Date: Fri, 13 Dec 2019 12:21:03 +0900

> > > Without buffer sharing support the driver importing a virtio-gpu dma-buf
> > > can send the buffer scatter list to the host.  So both virtio-gpu and
> > > the other device would actually access the same guest pages, but they
> > > are not aware that the buffer is shared between devices.
> >
> > With the uuid approach, how should this case be handled? Should it be
> > equivalent to exporting and importing the buffer which was created
> > first? Should the spec say it's undefined behavior that might work as
> > expected but might not, depending on the device implementation?
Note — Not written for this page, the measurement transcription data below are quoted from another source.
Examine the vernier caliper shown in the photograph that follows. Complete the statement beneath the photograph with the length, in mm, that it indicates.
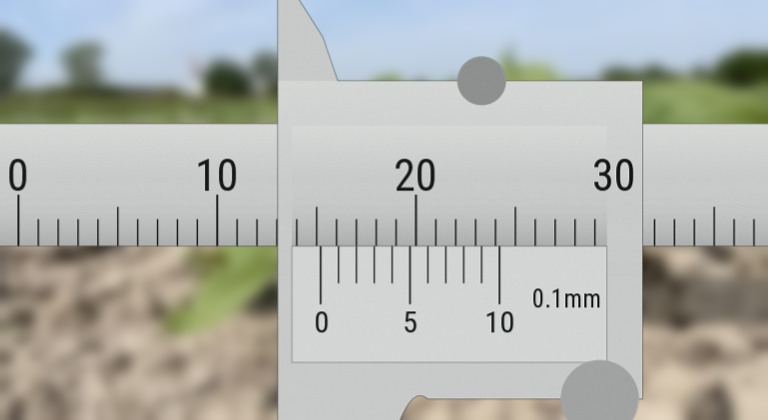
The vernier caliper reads 15.2 mm
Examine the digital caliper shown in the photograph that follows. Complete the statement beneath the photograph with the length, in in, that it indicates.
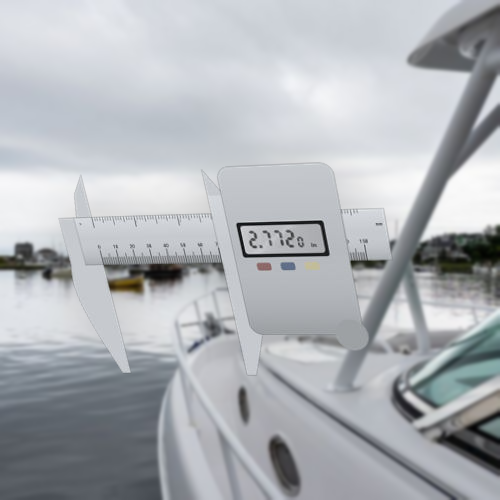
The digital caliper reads 2.7720 in
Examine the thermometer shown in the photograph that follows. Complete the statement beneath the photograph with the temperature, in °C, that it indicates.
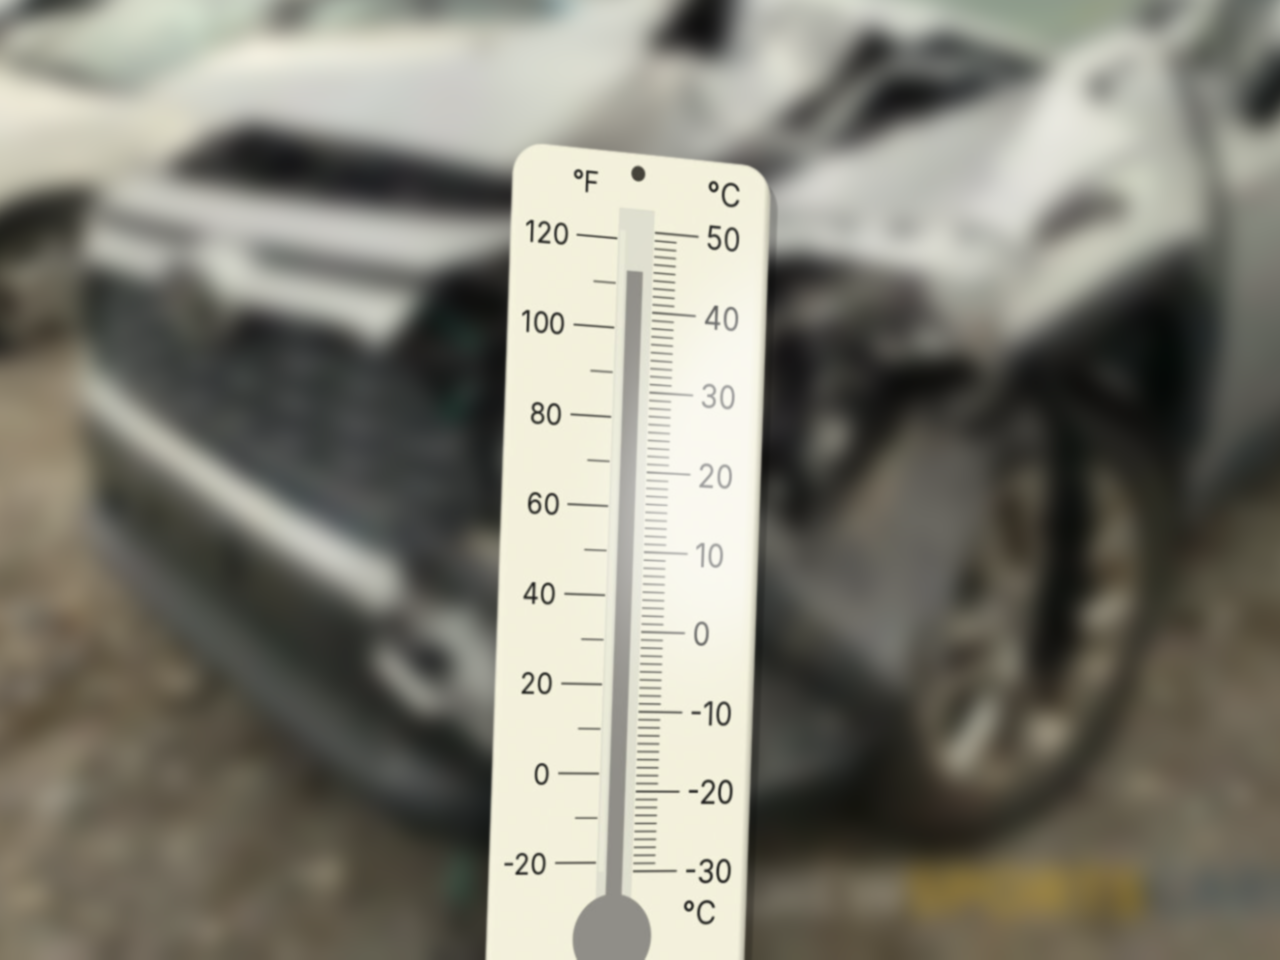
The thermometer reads 45 °C
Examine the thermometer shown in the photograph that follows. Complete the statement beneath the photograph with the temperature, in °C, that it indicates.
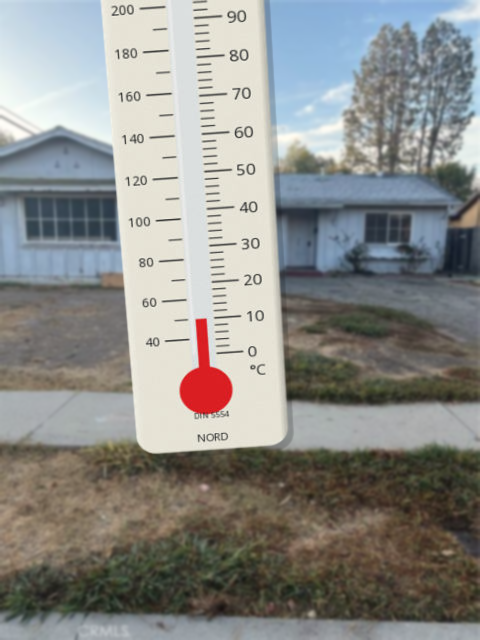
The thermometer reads 10 °C
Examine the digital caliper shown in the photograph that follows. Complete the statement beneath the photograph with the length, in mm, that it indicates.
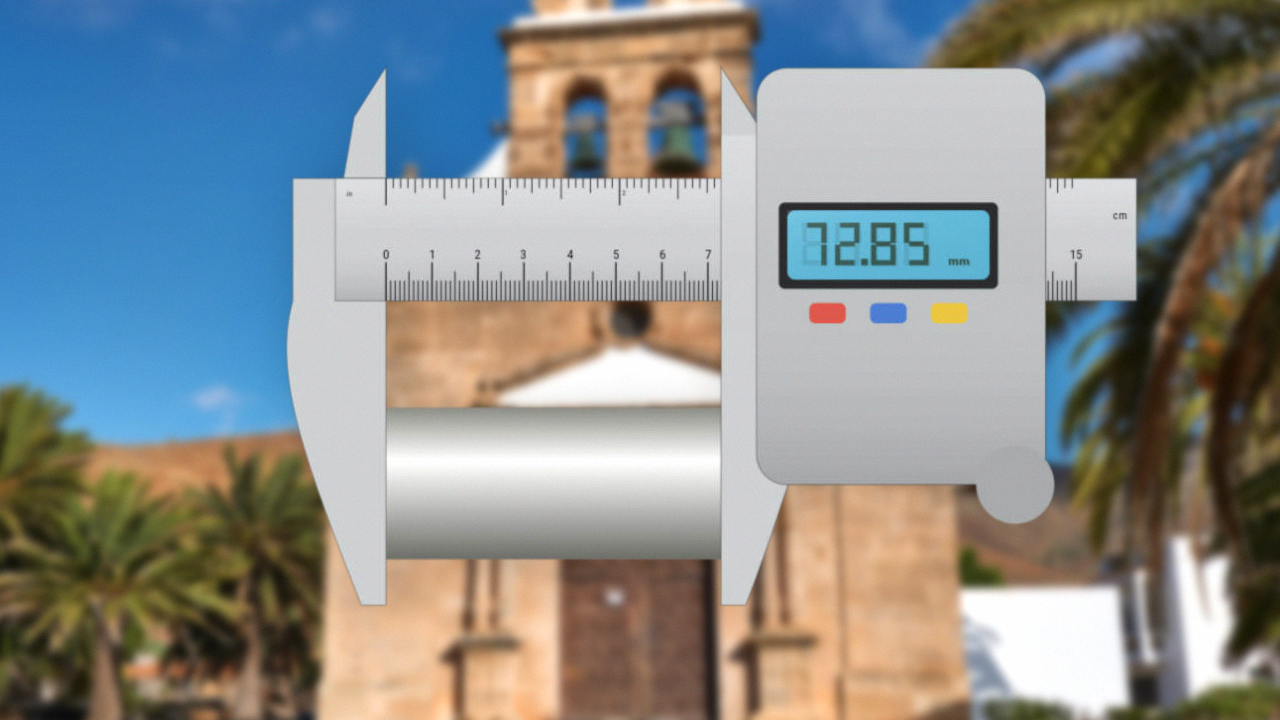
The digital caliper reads 72.85 mm
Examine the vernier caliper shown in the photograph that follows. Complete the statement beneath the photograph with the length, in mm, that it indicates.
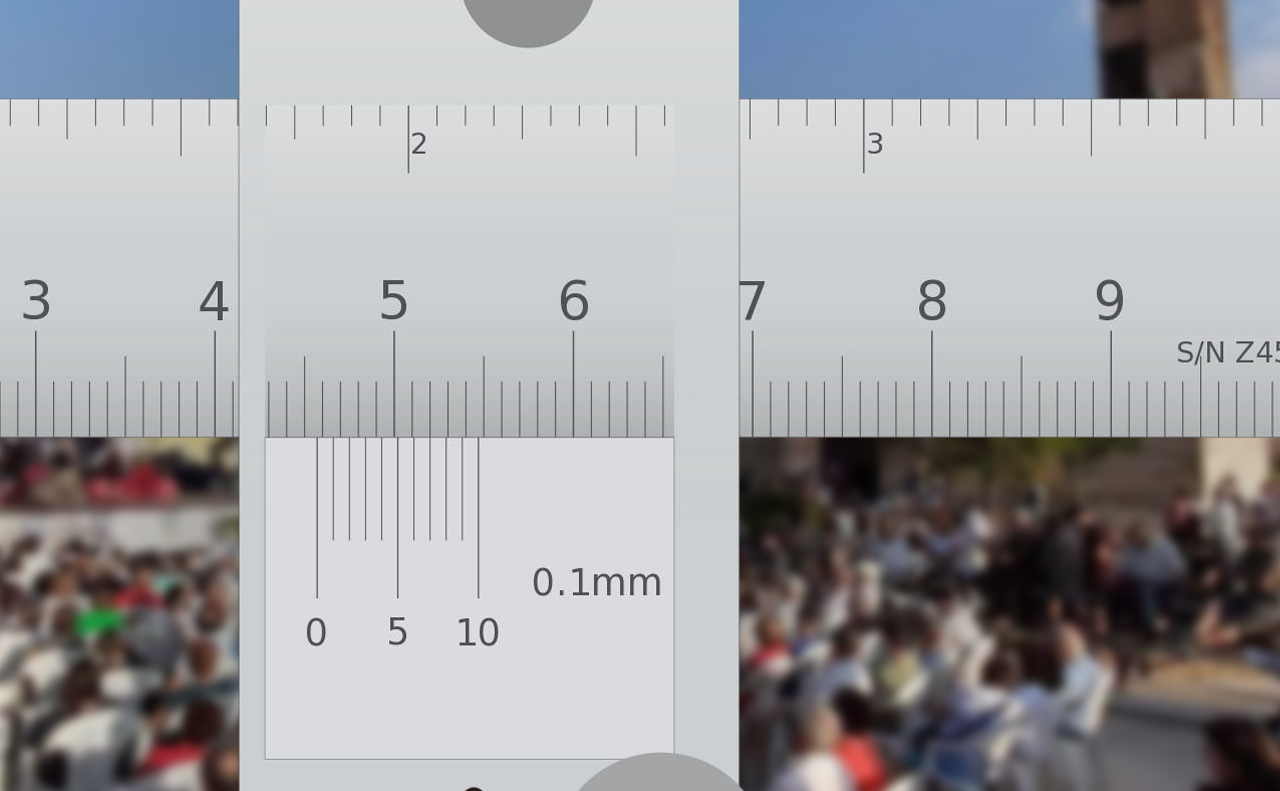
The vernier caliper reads 45.7 mm
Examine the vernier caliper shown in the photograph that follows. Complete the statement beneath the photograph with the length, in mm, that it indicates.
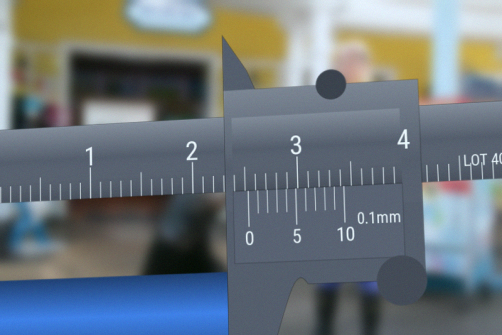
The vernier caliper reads 25.3 mm
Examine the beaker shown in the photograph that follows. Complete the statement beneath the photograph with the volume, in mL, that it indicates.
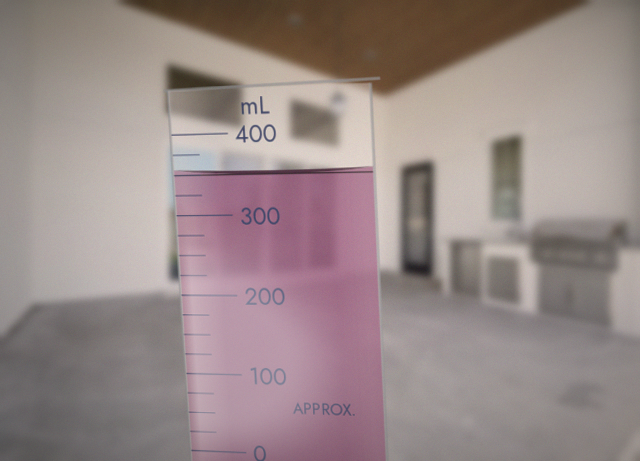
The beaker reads 350 mL
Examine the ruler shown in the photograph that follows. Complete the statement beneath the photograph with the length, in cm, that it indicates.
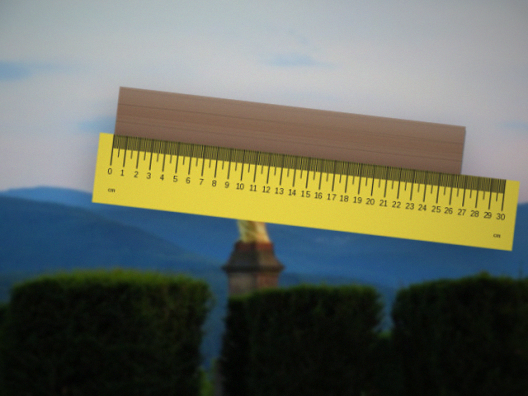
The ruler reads 26.5 cm
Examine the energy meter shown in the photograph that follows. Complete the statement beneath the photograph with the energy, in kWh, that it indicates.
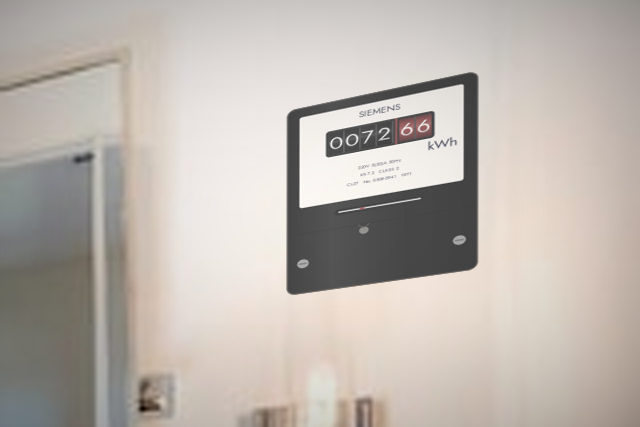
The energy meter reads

Does
> > the spec even need to say anything about it?
>
> Using the uuid is an optional optimization.  I'd expect the workflow be
> roughly this:
>
>   (1) exporting driver exports a dma-buf as usual, additionally attaches
>       a uuid to it and notifies the host (using device-specific commands).
>   (2) importing driver will ask the host to use the buffer referenced by
>       the given uuid.
>   (3) if (2) fails for some reason use the dma-buf scatter list instead.
>
> Of course only virtio drivers would try step (2), other drivers (when
> sharing buffers between intel gvt device and virtio-gpu for example)
> would go straight to (3).

For virtio-gpu as it is today, it's not clear to me that they're
equivalent. As I read it, the virtio-gpu spec makes a distinction
between the guest memory and the host resource. If virtio-gpu is
communicating with non-virtio devices, then obviously you'd just be
working with guest memory. But if it's communicating with another
virtio device, then there are potentially distinct guest and host
buffers that could be used. The spec shouldn't leave any room for
ambiguity as to how this distinction is handled.

> > Not just buffers not backed by guest ram, but things like fences. I
> > would suggest the uuids represent 'exported resources' rather than
> > 'exported buffers'.
>
> Hmm, I can't see how this is useful.  Care to outline how you envision
> this to work in a typical use case?

Looking at the spec again, it seems like there's some more work that
would need to be done before this would be possible. But the use case
I was thinking of would be to export a fence from virtio-gpu and share
it with a virtio decoder, to set up a decode pipeline that doesn't
need to go back into the guest for synchronization. I'm fine dropping
this point for now, though, and revisiting it as a separate proposal.